▶ Exercise goal
Pull out, word for word, the lines of the listing below, starting with the line that contains "Rendered at 1654 by 931 pixels." and going on through the line that contains "picture [276, 140, 1406, 878]". Give only those lines.

---

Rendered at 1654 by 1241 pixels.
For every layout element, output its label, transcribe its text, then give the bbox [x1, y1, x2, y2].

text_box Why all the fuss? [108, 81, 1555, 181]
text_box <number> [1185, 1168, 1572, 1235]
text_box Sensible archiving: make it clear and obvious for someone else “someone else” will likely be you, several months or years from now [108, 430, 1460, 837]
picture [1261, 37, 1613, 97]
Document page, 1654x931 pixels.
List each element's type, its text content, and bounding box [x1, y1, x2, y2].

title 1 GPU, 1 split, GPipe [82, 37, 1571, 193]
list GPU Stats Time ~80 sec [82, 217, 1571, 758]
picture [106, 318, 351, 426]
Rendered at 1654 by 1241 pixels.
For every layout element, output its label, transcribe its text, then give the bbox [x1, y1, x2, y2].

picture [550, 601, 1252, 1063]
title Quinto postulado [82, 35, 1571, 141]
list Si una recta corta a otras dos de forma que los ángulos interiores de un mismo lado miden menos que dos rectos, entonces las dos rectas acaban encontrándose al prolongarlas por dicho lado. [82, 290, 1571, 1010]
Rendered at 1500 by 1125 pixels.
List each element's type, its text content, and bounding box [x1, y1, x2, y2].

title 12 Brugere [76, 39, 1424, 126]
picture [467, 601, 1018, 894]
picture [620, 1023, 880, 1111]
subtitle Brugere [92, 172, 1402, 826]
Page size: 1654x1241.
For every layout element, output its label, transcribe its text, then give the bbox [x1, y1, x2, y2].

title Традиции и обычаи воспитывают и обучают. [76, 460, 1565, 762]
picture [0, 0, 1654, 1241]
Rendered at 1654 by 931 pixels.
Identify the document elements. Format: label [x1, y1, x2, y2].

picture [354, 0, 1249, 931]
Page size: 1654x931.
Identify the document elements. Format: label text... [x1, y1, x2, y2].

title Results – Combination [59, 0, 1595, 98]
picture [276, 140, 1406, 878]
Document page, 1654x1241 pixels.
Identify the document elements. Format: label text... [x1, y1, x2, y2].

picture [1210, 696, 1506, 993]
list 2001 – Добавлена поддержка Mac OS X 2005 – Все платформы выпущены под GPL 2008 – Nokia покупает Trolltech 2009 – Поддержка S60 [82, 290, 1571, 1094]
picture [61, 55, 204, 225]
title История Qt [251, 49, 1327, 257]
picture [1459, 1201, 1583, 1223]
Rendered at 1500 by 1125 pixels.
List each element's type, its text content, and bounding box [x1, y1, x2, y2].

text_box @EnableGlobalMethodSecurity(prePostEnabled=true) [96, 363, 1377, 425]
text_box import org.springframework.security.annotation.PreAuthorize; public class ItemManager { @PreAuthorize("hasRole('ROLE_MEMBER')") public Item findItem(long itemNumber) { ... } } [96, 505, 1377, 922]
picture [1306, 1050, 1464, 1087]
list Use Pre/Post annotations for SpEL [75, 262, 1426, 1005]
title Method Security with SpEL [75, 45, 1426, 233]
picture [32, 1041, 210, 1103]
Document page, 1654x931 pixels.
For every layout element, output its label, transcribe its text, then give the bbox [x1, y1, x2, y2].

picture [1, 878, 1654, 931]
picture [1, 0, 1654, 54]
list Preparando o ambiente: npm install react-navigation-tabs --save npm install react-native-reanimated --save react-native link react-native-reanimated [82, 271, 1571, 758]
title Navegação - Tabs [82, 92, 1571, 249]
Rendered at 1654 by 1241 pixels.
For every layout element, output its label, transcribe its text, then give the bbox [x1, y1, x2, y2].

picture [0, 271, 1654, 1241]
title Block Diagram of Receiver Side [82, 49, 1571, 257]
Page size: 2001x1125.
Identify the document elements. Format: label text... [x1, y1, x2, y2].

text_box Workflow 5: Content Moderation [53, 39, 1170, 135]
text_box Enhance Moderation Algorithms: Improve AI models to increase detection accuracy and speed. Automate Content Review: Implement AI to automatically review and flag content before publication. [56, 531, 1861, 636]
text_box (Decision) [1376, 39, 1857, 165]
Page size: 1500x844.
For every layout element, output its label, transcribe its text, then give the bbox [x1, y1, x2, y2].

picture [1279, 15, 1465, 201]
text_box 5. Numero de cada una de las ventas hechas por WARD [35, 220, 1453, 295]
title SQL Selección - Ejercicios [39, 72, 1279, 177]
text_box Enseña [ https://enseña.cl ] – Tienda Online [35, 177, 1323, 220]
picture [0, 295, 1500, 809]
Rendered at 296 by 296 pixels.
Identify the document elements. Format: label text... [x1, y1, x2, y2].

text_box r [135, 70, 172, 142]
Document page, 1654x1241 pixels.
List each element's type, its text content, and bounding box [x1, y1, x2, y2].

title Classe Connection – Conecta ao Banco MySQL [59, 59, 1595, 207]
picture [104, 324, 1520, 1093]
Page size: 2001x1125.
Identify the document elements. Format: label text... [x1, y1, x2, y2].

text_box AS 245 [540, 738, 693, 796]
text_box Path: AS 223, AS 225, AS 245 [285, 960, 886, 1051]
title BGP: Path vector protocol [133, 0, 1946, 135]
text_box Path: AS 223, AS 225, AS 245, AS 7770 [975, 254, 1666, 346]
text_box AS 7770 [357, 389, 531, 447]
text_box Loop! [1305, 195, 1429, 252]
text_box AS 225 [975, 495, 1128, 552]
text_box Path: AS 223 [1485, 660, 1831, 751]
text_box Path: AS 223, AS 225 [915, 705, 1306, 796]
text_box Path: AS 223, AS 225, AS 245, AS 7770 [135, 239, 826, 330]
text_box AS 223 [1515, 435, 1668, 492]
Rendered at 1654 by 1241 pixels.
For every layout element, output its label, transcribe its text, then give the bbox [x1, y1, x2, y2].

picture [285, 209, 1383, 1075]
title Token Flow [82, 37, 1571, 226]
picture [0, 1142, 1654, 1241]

---

▶ Complete output
Rendered at 1654 by 931 pixels.
Identify the document elements. Format: label [x1, y1, x2, y2].

picture [354, 0, 1249, 931]
Page size: 1654x931.
Identify the document elements. Format: label text... [x1, y1, x2, y2].

title Results – Combination [59, 0, 1595, 98]
picture [276, 140, 1406, 878]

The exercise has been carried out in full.